Honestly, it was just nice to get to discuss all of my work and have three accomplished people be interested in what I had to say. Whether I had got it or not, I felt pleased with everything I had achieved, and very much geared up for my final semester at UEA. My parents and I celebrated our Keele roadtrip with coffee and cupcakes then drove back to St Albans. I spent a lonely hour in my room unable to talk to anyone or read anything because I was waiting for the phonecall. When it got to 5pm, I told myself sternly that I hadn't got it and that was that. Who needs academia when you can bake cupcakes and write about people sleeping with their housemate's girlfriend! (Watch out for my next short story, "Gooseberry Pie".) At 5.30pm I got a phonecall to tell me that they would like to offer me the position. I know that I said the word "wonderful" (I'm still British) and that it was difficult to listen to the rest because I was busy thinking Is this real? IS THIS ACTUALLY REAL? rather like whilst flying but altogether more pleasant. I nearly fell down the stairs, celebrated with champagne with my family (though we all paused to grimace after taking a sip; it was "matured" apparently), then called as many of my friends as I could to shriek and request that they come and visit me.
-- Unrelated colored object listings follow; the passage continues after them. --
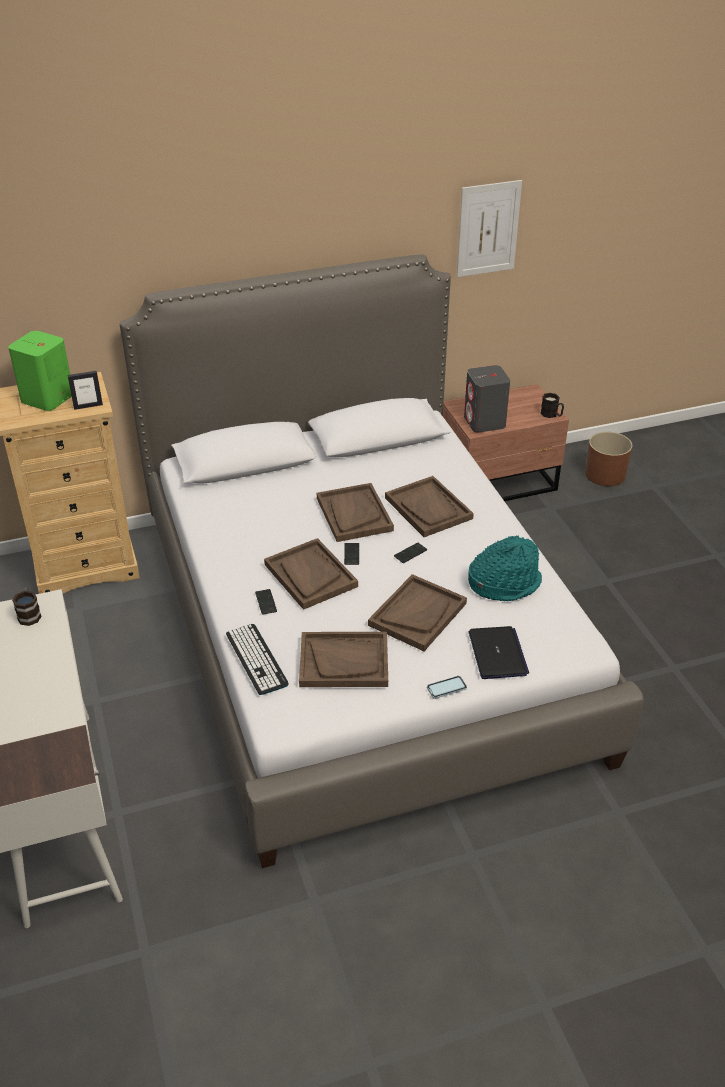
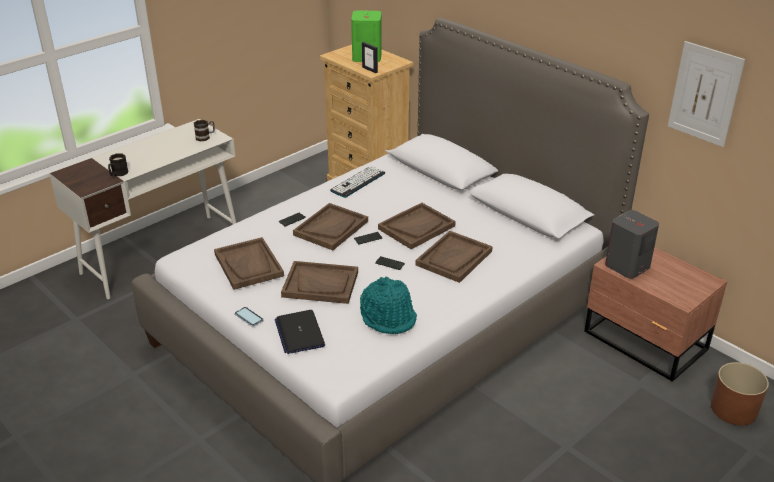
camera: 65 degrees right, 5 degrees down
keyboard [226,624,289,695] -> keyboard moved to [330,166,385,198]
laptop [469,626,529,679] -> laptop turned 105 degrees clockwise [275,310,325,354]
black mug [540,393,564,418] -> black mug moved to [108,153,128,176]

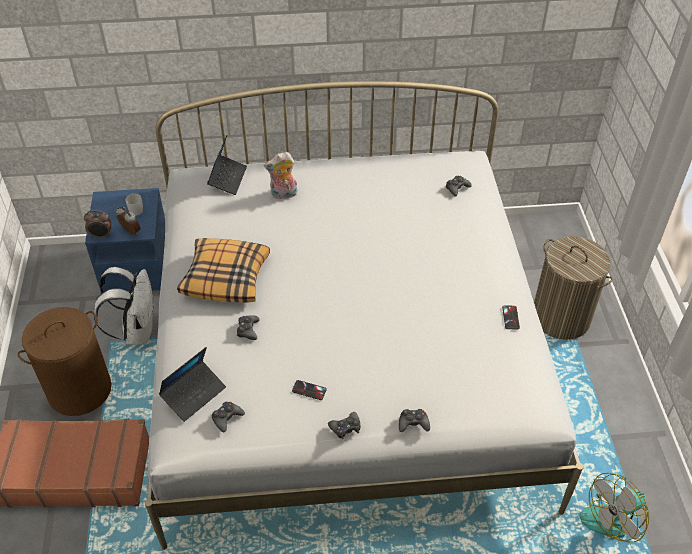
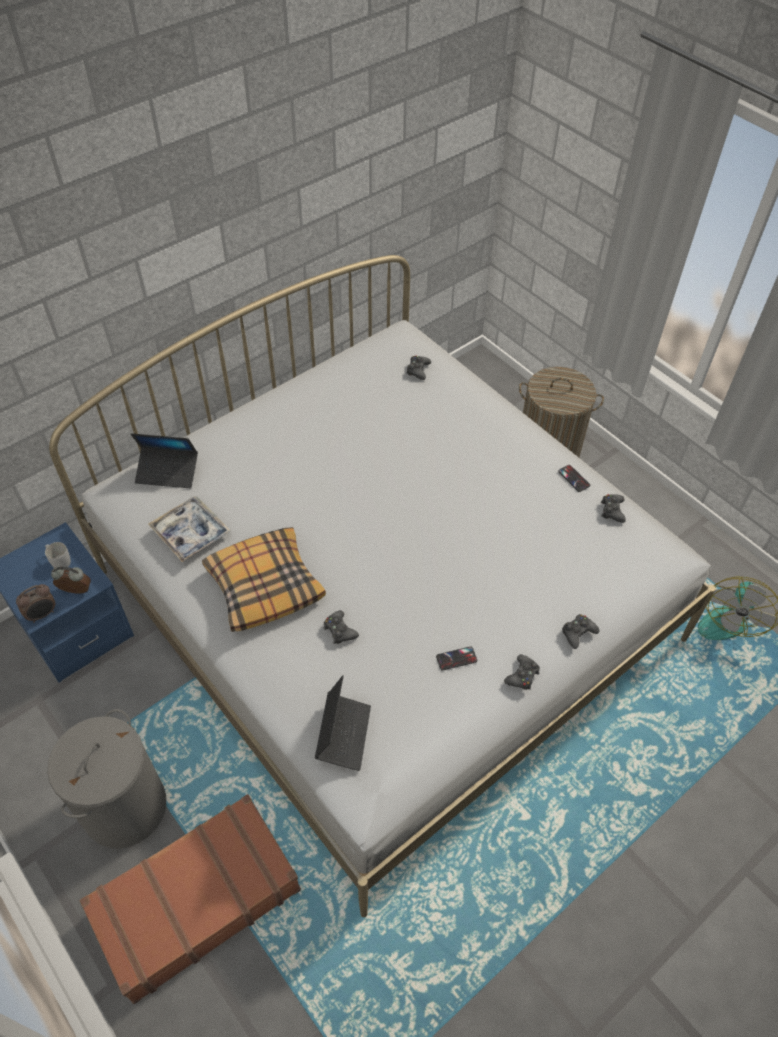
camera: 35 degrees left, 5 degrees up
brown laundry basket [17,307,112,416] -> grey laundry basket [47,709,166,849]
white backpack [94,267,154,345] -> none
laptop [207,135,247,195] -> laptop turned 120 degrees clockwise [131,433,198,489]
black game controller [212,402,245,433] -> black game controller moved to [601,494,626,523]
plush toy [264,152,298,199] -> none
none -> tray [148,496,230,562]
Finally I have had the perfect excuse to use my favourite Faulkner quote! I love it so much, because it perfectly sums up part of my personality and where it's lead me. In Light in August, Lena Groves pauses to consider how she has got all the way from Alabama to Mississippi and then on to Tennessee. Like Faulkner characters, I've always been obsessed with my own journey and past, mapping out where I started and how I got to this point in my life, imagining where I could go next. I mean it both literally and figuratively. I've always loved being abroad, though as a child it was usually Ireland or France. The best trips, obviously, were to America. We went to the East Coast when I was 8, and the West Coast when I was 12. I jumped at the chance to go to New York City at 16, and to travel several cities at 18. I lived there temporarily at 21, and will return again at 23. As I walked around San Francisco, a city I am completely in love with, I wondered if one day I would live there. Maybe. I still have 5 months of Norwich ahead of me, then 2 years of Oxford, Mississippi. Who knows where my reading and writing will take me next. My, my. A body does get around.